新海外基本システムの構築が承認されたのは2002年9月。同年11月~2003年1月末に北米拠点であるITOCHU InternationalのSAP(SD/MM系が主)を香港のデータセンターに移植。2003年2月9月にはグローバルで使えるSAPのグローバルテンプレートを開発し、並行して2月~3月にEAIツールの検討を行い4月に「DataSpider」の採用を決定。5月~11月に研修(トレーニング)を含めて、データセンターへの「DataSpider」導入及び開発が行われました。4月の「DataSpider」採用決定から12月のサービスインまで、実質は数カ月で完了しなければならなかったわけです。
「DataSpiderを採用していなければ、きっと間に合わなかったと思います。グループ会社である株式会社CRCソリューションズから4名ほどプロジェクトに参加してもらっていて、そのSE1名がDataSpiderのトレーニングを受けました。そして、同じくグループ会社である香港のCISD(ASIA)Co., Ltd.のスタッフにナレッジトランスファーをしてもらったのですが、1カ月もかかっていません。GUIツールとして完成度が高いという実感がありますね。CISD(ASIA) Co., Ltdのスタッフに聞いてみたところ、DataSpiderがなかったらスケジュールは間に合わなかったので導入して良かったという意見でした」(浦上氏)
旧システムからの残高移行処理にも「DataSpider」を活用
SAP R/3の稼働にあたり、旧システムからは、マスターデータだけでなく、これまでの勘定系データも随時移行する必要がありました。毎月締める勘定系、前月分のオープンアイテム、まだ締まっていない契約などの残高移行が必要なのです。「決算期のタイミングで切り替えられたら、前のデータは旧システムを見てくださいとも言えるのですが、実際は順次稼動させていくため、どうしても期中での残高移行が発生します」(浦上氏)
「DataSpider」は、新旧システム間のデータの違いを吸収し、スムーズなデータ移行を実現しました。連携処理と同じインターフェースサーバーを介して残高移行を行ったことにより、新たな開発がなく、コスト削減につながっています。

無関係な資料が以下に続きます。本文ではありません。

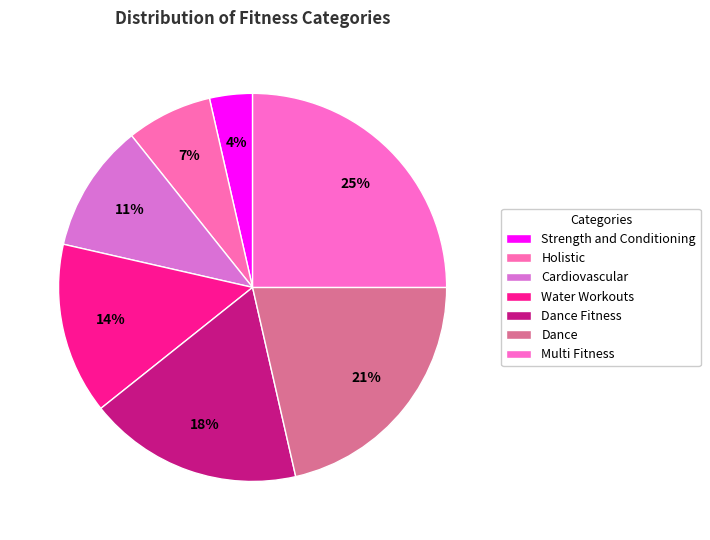

To the nearest percent, what is the combined percentage of Dance Fitness and Holistic?

25%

また、基幹システムとサブシステムの連携については、以前は日次の夜間バッチ処理を行っていましたが、「DataSpider」の導入によって、現在は30分ごとの準リアルタイム処理を実現しています。「もともと日次だったものですから、ニーズがあればもっと時間を短縮したいと思います。ただ、リアルタイムにすると、どうしてもサーバー負荷が高まるので、現在は準リアルタイムにしています」(浦上氏)
30分に1回の処理のため、何らかの原因で前回処理されなかった部分は再度処理を実行することでタイムラグの少ない対応が可能になっています。さらに、万一のエラー発生時は、「DataSpider」のメール通知機能を利用して迅速な対応ができるようになっています。「DataSpider」は、この運用・メンテナンス部分についても高い評価をいただいています。

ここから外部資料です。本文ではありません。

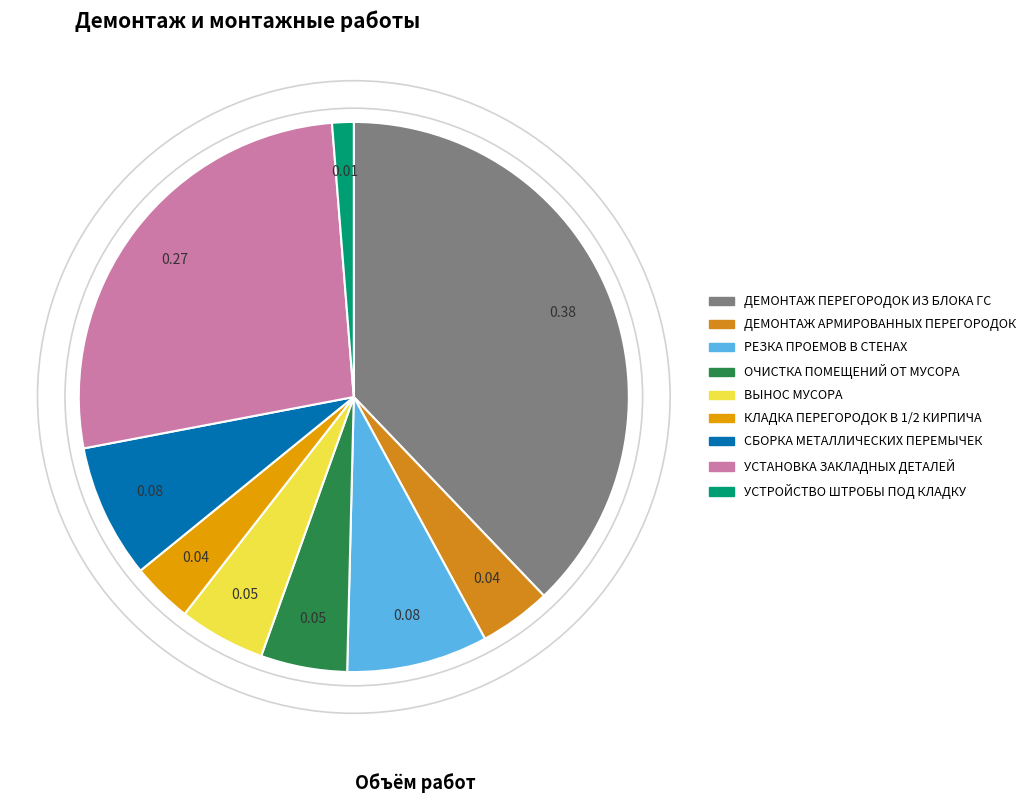

Which slice is the smallest?

УСТРОЙСТВО ШТРОБЫ ПОД КЛАДКУ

本格展開する新海外基本システムを支える「DataSpider」
伊藤忠商事では、「フェーズA」として今回のグローバルテンプレートの開発と香港でのSAP R/3導入を行い、「フェーズB」としてシンガポール・バンコク、中国、ヨーロッパ4カ国へのSAP R/3による新海外基本システムの展開を行っています。そして2005年からは、「フェーズC」として豪州はじめとした残りの地域も新海外基本システムを展開する計画です。
「現在は、シンガポール・バンコク、中国、ヨーロッパの各地域ごとに導入責任者を選任し、目下導入準備進捗中です。基本的にはすべての地域に、2004年度中のサービスインを予定しています。基本要件は今回のフェーズAである程度まとまっていますので、その他の地域では各国の法定要件を主に詰めていき、残移行、トレーニングをきっちりと行えば、問題はないと判断しております。なお、すべての拠点をハブである香港のデータセンターにつないで、システムを集中管理する予定です」(浦上氏)
グローバルにビジネスを展開する同社のシステムにおいて、SAP R/3が今後も基幹システムを担っていきます。そして、グループ連結経営推進のため、さまざまなサブシステムとSAP R/3が「DataSpider」によって連携されていきます。